The Stylists: Style as Character, Style as Politics, Style as Style

“In matters of grave importance, style, not sincerity, is the vital thing.”

—Oscar Wilde

Style is at once historical and speculative, associative and specific. By its very nature it can be voraciously temporal and determinedly static. Style is surface (perhaps). And its surfaces can indicate struggle or surfeit. Even a lack of style is style. As Joan Didion, the California high priestess of the stylistic essay, famously said, echoing others: “Style is character.” It evolves from a constellation of personal choices in tone, temperature, aesthetics, moralities, mannerisms, and voice that cohere, become constellate, into a singularly recognizable form. It determines each artist’s uniqueness, their strength, and their success, yet it remains infinitely difficult to discuss. Thus in this we will attempt to address that which often goes unaddressed or unspoken in artistic practice: style. In classes devoted to literary, artistic, and cinematic style, as well as to the maker as model, we will explore how personal idioms are developed, articulated, and conveyed maturely, as well as how they impact, supplement, or define one’s creative production and reception. Conversely, we will also trace how critical styles can be misrepresented or mistranslated or sublimated by the larger culture, where surfaces are coveted, cultivated, and disseminated. Historically, we will locate when the definition of style moved from artistic movement to personal expression. Finally, through the artists, writers, filmmakers, and other artistic practitioners that we look at, we will attempt to limn just how style reveals to the spectator the personal politics, ethics, and aesthetics of the artist herself.
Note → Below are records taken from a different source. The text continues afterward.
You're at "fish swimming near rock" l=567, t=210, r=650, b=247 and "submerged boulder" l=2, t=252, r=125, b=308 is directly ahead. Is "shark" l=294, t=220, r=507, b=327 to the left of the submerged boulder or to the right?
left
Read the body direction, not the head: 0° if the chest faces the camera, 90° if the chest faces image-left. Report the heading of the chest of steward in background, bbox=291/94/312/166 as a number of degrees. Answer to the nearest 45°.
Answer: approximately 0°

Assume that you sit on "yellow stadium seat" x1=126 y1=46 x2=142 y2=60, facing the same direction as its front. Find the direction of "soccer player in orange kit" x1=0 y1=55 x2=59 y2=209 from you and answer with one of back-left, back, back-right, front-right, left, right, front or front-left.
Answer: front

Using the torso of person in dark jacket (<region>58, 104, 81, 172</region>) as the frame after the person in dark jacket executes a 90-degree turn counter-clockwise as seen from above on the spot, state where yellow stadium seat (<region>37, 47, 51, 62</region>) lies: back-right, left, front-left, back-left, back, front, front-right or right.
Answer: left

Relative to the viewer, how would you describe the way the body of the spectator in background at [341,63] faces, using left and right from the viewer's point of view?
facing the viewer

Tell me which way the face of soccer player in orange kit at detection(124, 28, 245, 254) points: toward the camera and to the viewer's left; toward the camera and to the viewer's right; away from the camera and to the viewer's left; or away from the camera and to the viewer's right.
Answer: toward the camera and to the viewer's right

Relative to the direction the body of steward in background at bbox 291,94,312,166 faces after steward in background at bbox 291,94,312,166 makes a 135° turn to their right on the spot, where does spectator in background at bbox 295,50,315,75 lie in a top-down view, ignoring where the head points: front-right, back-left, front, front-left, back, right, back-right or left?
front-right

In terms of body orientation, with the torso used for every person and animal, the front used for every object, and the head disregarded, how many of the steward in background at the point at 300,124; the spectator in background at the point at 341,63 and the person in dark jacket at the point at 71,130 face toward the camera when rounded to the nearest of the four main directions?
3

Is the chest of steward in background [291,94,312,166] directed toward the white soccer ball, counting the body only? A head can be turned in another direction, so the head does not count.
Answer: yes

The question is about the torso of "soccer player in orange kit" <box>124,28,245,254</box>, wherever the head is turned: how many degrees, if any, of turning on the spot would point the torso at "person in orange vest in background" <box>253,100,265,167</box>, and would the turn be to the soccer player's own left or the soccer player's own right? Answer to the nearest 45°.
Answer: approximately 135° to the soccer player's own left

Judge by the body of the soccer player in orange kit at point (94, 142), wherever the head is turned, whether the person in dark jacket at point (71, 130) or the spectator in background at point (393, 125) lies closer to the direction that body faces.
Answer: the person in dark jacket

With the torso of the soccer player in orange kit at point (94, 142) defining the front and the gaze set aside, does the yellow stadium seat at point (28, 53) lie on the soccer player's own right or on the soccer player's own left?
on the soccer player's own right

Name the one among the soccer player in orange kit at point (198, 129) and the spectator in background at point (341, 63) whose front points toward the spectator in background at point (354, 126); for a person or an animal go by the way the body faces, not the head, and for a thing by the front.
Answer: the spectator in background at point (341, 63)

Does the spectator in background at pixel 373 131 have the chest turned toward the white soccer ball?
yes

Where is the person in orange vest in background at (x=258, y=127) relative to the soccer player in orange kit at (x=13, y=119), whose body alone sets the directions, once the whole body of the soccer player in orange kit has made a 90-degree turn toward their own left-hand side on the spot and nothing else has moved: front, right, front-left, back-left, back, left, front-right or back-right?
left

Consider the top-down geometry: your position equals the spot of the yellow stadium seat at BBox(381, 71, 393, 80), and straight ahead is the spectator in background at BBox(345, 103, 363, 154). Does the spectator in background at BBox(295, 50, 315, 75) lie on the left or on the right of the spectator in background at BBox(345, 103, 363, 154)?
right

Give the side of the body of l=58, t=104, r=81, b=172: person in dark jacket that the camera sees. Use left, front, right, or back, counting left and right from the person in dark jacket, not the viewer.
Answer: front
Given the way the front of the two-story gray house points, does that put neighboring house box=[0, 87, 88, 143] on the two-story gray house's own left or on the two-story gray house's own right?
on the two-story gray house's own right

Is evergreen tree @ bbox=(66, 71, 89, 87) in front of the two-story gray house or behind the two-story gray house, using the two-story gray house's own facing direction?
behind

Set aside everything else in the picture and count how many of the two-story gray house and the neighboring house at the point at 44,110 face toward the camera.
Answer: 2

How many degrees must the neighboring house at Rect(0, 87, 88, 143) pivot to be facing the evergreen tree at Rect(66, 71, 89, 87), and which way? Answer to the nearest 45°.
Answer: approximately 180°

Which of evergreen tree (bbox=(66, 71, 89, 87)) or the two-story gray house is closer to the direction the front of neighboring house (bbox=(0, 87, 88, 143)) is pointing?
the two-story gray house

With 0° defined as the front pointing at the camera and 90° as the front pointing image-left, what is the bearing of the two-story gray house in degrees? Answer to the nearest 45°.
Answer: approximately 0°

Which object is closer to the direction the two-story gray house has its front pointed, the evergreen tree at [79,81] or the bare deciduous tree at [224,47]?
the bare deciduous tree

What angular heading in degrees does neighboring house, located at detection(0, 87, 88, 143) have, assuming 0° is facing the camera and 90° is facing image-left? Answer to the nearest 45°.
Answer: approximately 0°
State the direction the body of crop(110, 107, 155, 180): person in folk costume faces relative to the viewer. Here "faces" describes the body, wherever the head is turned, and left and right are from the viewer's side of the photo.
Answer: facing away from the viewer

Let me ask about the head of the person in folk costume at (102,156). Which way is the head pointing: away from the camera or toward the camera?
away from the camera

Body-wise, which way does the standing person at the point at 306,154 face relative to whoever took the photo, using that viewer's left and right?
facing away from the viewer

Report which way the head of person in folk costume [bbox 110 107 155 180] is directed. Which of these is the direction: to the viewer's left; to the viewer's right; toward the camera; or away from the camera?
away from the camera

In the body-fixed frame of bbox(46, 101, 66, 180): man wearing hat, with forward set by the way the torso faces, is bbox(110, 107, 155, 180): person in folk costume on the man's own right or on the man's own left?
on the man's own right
Those artists, writers, filmmakers, and other hybrids we might look at, and whose works we will possibly touch on or study, include Renata Adler, Giorgio Agamben, Chantal Akerman, Roland Barthes, Lee Bontecou, Jorge Luis Borges, Jane Bowles, Anne Carson, Hélène Cixous, Das Institute, Lydia Davis, Joan Didion, Marguerite Duras, VALIE EXPORT, Harun Farocki, Benjamin Franklin, Jean-Luc Godard, Camille Henrot, Emmanuel Hocquard, bell hooks, Robert Irwin, Rashid Johnson, Wayne Koestenbaum, Harmony Korine, Rosalind Krauss, Emma Kunz, Simone Leigh, Lee Lozano, Haruki Murakami, Louise Nevelson, Paulina Olowska, Carol Rama, Lisa Robertson, Pamela Rosenkranz, W. G. Sebald, Sylvia Sleigh, Susan Sontag, Keiichi Tanaami, Rosemarie Trockel, Kelley Walker, Jennifer West, Oscar Wilde, Joy Williams, and Akram Zaatari. Also: Katherine Anne Porter, who once noted (acidly, if pre-feminism-ly): “I don't believe in style. The style is you […] Style is the man. Aristotle said it first, as far as I know, and everybody has said it since, because it is one of those unarguable truths. You do not create a style. You work, and develop yourself; your style is an emanation from your own being.”

*There is also the possibility of a small series of guest lectures and workshops from a few of the notables above.